14 The Mall
It is some weeks since I
last wrote, and meantime it could seem best to leave
over an account of our visit down a Gold Mine at Kilar
and give you the story of our journey here, and first impressions of
We motored 1300 miles North, with luggage and Ayah and baby in the back, staying at rather barn-like “Travellers’ Bungalows” at night, for in India one may travel a thousand miles and never meet a hotel. We had a basket for Sylvia Ann to recline in, on the back seat, curtains for the sun, and feed made up each morning under camp conditions and put in thermos flasks. The dust on the roads was terrific, and it was amusing to see Sylvia Ann’s rattles and rings etc being scalded with boiling water, as an instance of asepsis in the jungle! We did about 200 miles a day, our first stop being at the little known Gersoppa Falls in the North East of Mysore State, which are actually higher than Niagara though the volume of their water is much less. The water falls into a deep, precipitous cup in lovely wooded hills. Indeed for many miles around the wooded countryside is very reminiscent of the bonniest parts of Perthshire.

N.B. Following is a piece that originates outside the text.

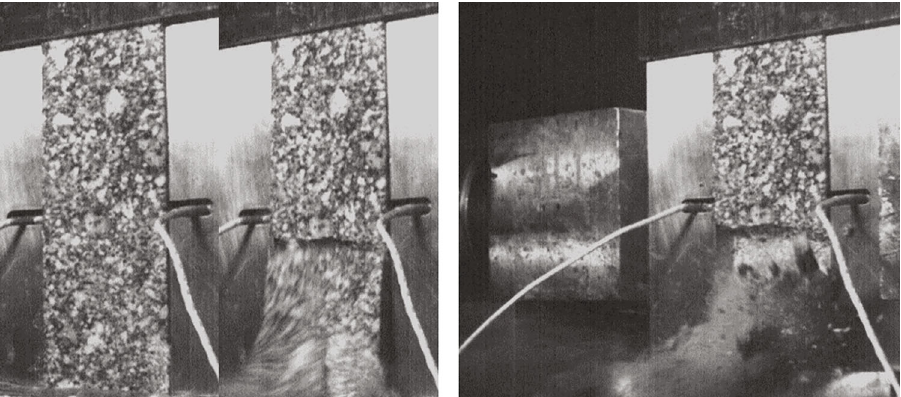
Figure 4: High-speed photography of failure process in rock burst experiment. Table 3: Stresses in di ff erent stages during rock burst experiment.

We then skirted up close to the coast sometimes through jungle country, great state forests, sometimes down small tablelands or “ghats”, sometimes through richly fertile country till we reached Poona where we reached our first hotel, and rested till the following day after lunch. We now turned north-east through the native states of Indore and Gwalior. Gwalior is especially interesting. It appears to have a very modern and efficient ruler. Its red roads were so marvelously smooth that for a hundred miles one could do 50-55 miles an hour in our Ford V8 and not feel it. The Travellers Bungalows (being used by the Maharajah) were beautiful. One we stopped at for lunch had red carpets, and after lunch we picked oranges off a tree in the garden. A little further on we found the Maharajah’s lake, complete with houseboats and yacht. The most of his state appeared to be forest, probably abounding in game.
At Thansi, the nights were much colder and we had a roaring log-fire, which Sylvia Ann was very intrigued with, never having seen one before. So was “Trixie” our dog (whom I forgot to mention). She, evidently, had never seen a fire either, for she singed her tail. There, too, I chanced to buy a “Statesman” and we were stunned to hear of the King’s funeral. We had not seen newspapers for a week. A feature of the scenery from now on was petty ruined fortresses, whose history must be quite forgotten, but probably belong to the Mahratta wars of Akhor’s and Moghul times. Lucknow is a large city – the 4th in India, coming after Bombay, Calcutta and Madras. It is divided into three parts – 1) the Indian quarter – a walled city, mostly very “smelly” and crowded, 2) the Civil Area, with wide streets, shops and fine Government buildings – for Lucknow is the seat of Government for North-East India, 3) The Cantonment, or military quarter, which is more or less like an English suburb with hospitals, churches, schools etc.
It is in this latter, that we stay, and have already got moved into a delightful bungalow with cottage windows that open inwards, stone fireplaces of Scottish country variety, while most of the woodwork is in pale green. It is by far the most convenient house we have had, and as my appointment is a 3-5 year one in Lucknow, we are looking forward to making it a “real home”. Merchants and vendors attend another verandah at all hours of the day and we see their wares after lunch, or sitting at tea in the garden. We have so far bought our first Persian rug – a small one of deep rose – and two mizapur carpets – a rose and white one for our bedroom and a blue and white one for the nursery. A house is not furnished in India unless one has lots of Persian rugs, so we hope to collect them gradually, and to send you and Jean one some day.
My job promises to be interesting. Major Faruki, my predecessor, was the senior of the two Eye Specialists in the IMS; I am the most junior. For an Indian he has been exceptionally popular, but does not seem to have looked after the equipment side. There is no eye-testing room, no dark room, not even a Test-Type Chart belonging to the Eye Specialist. I have, however, been promised an eye-room in a few months time. I get an extra £90 a year for this job. I tour about three times a year and hope to be able to take Tess and S Ann for it will be to places like Darjeeling and Shilling (a hill station in Assam that is called the “Scotland of India”). I am hoping in two months time, too, to get an appointment as Medical Advisor to the Civil Aviation people – their pilots require periodical special eye tests; this will bring in a few extra rupees.
Weather is here a delightfully new experience. Fires go on every evening, chilly at breakfast time, pleasantly warm the rest of the day. No mosquito nets at night. But we have still to see what it can do in a few months time.
We are very pleased to get your wedding invitation and think the photograph of you both splendid. We hope Lower Rosemount is now thoroughly ship-shape, and wish we could exchange ideas by having you here.
Tess thanks Jean for her recent letter and will write soon.
Love from all to both
PS First “Listeners” have arrived. Are going to be first-class. Many thanks!